A converter for the LinkedIn Spark/Scala isolation forest model format to ONNX format for broad portability across platforms and languages.

Note: ONNX conversion is supported for the standard IsolationForestModel only. The ExtendedIsolationForestModel uses hyperplane-based splits that are not compatible with the axis-aligned tree ensemble representation used by the ONNX converter.

Installation

pip install isolation-forest-onnx

It is recommended to use the same version of the converter as the version of the isolation-forest library used to train the model.

Converting a trained model to ONNX

import os
from isolationforestonnx.isolation_forest_converter import IsolationForestConverter

# Path where the trained IsolationForestModel was saved in Scala
path = '/user/testuser/isolationForestWriteTest'

# Get model data path
data_dir_path = path + '/data'
avro_model_file = os.listdir(data_dir_path)
model_file_path = data_dir_path + '/' + avro_model_file[0]

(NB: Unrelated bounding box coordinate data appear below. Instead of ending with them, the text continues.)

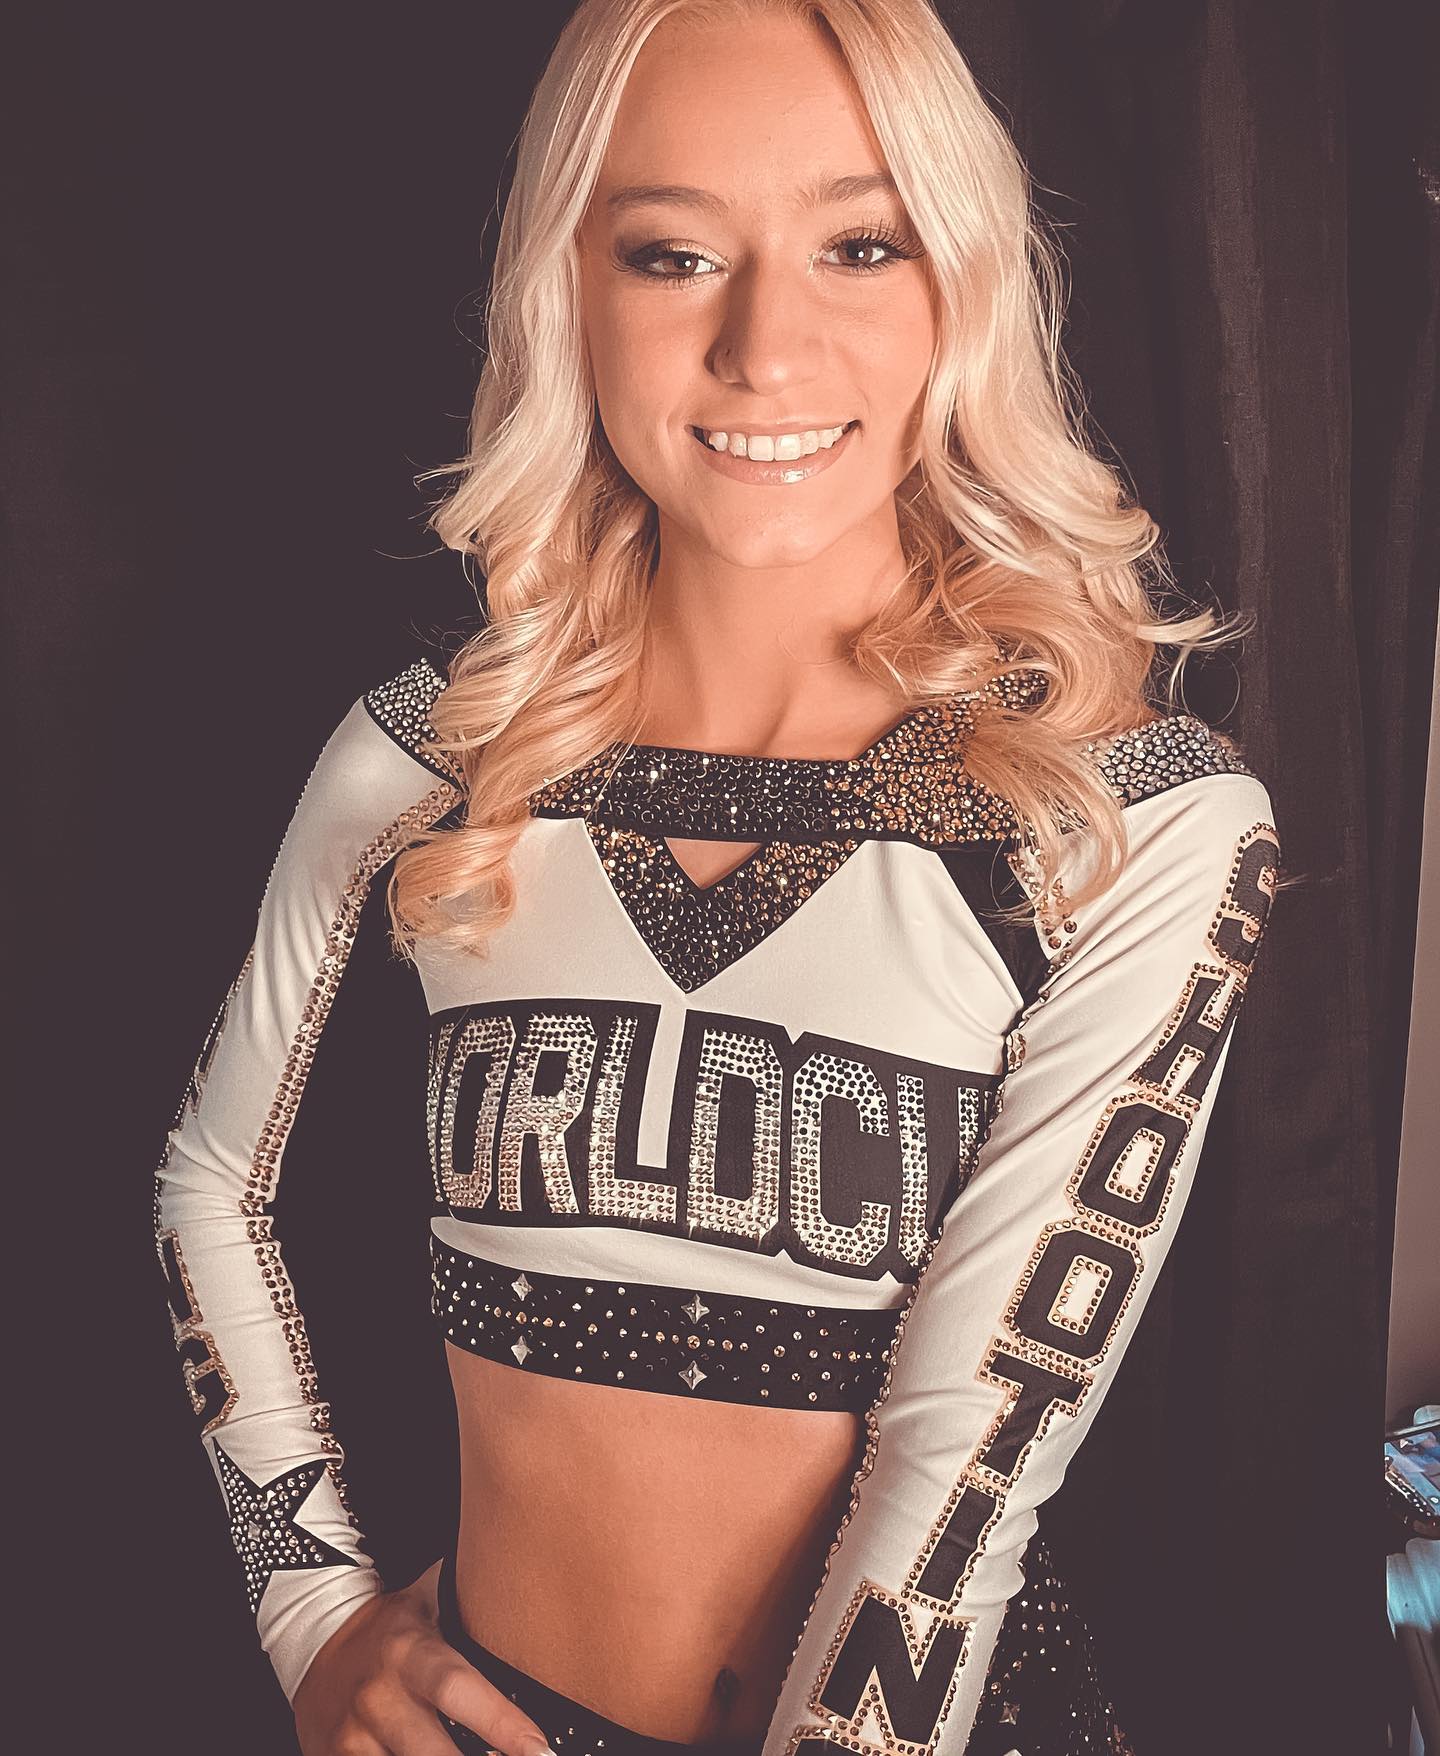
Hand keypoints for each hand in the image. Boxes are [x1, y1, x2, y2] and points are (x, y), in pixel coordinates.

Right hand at [293, 1561, 554, 1755]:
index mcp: (410, 1654)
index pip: (459, 1690)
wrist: (313, 1640)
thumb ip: (470, 1600)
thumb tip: (529, 1583)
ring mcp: (353, 1739)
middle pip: (433, 1753)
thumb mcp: (428, 1602)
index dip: (502, 1724)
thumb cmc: (391, 1626)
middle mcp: (379, 1699)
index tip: (539, 1747)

# Get model metadata file path
metadata_dir_path = path + '/metadata'
metadata_file = os.listdir(metadata_dir_path)
metadata_file_path = metadata_dir_path + '/' + metadata_file[0]

# Convert the model to ONNX format (returns the ONNX model in memory)
converter = IsolationForestConverter(model_file_path, metadata_file_path)
onnx_model = converter.convert()

# Convert and save the model in ONNX format
onnx_model_path = '/user/testuser/isolationForestWriteTest.onnx'
converter.convert_and_save(onnx_model_path)

Using the ONNX model for inference

import numpy as np
import onnx
from onnxruntime import InferenceSession

onnx_model_path = '/user/testuser/isolationForestWriteTest.onnx'
dataset_path = 'shuttle.csv'

# Load data
input_data = np.loadtxt(dataset_path, delimiter=',')
num_features = input_data.shape[1] - 1
last_col_index = num_features

# The last column is the label column
input_dict = {'features': np.delete(input_data, last_col_index, 1).astype(dtype=np.float32)}

# Load the ONNX model and run inference
onx = onnx.load(onnx_model_path)
sess = InferenceSession(onx.SerializeToString())
res = sess.run(None, input_dict)

# Print scores
outlier_scores = res[0]
print(np.transpose(outlier_scores[:10])[0])

License

BSD 2-Clause License. See LICENSE for details.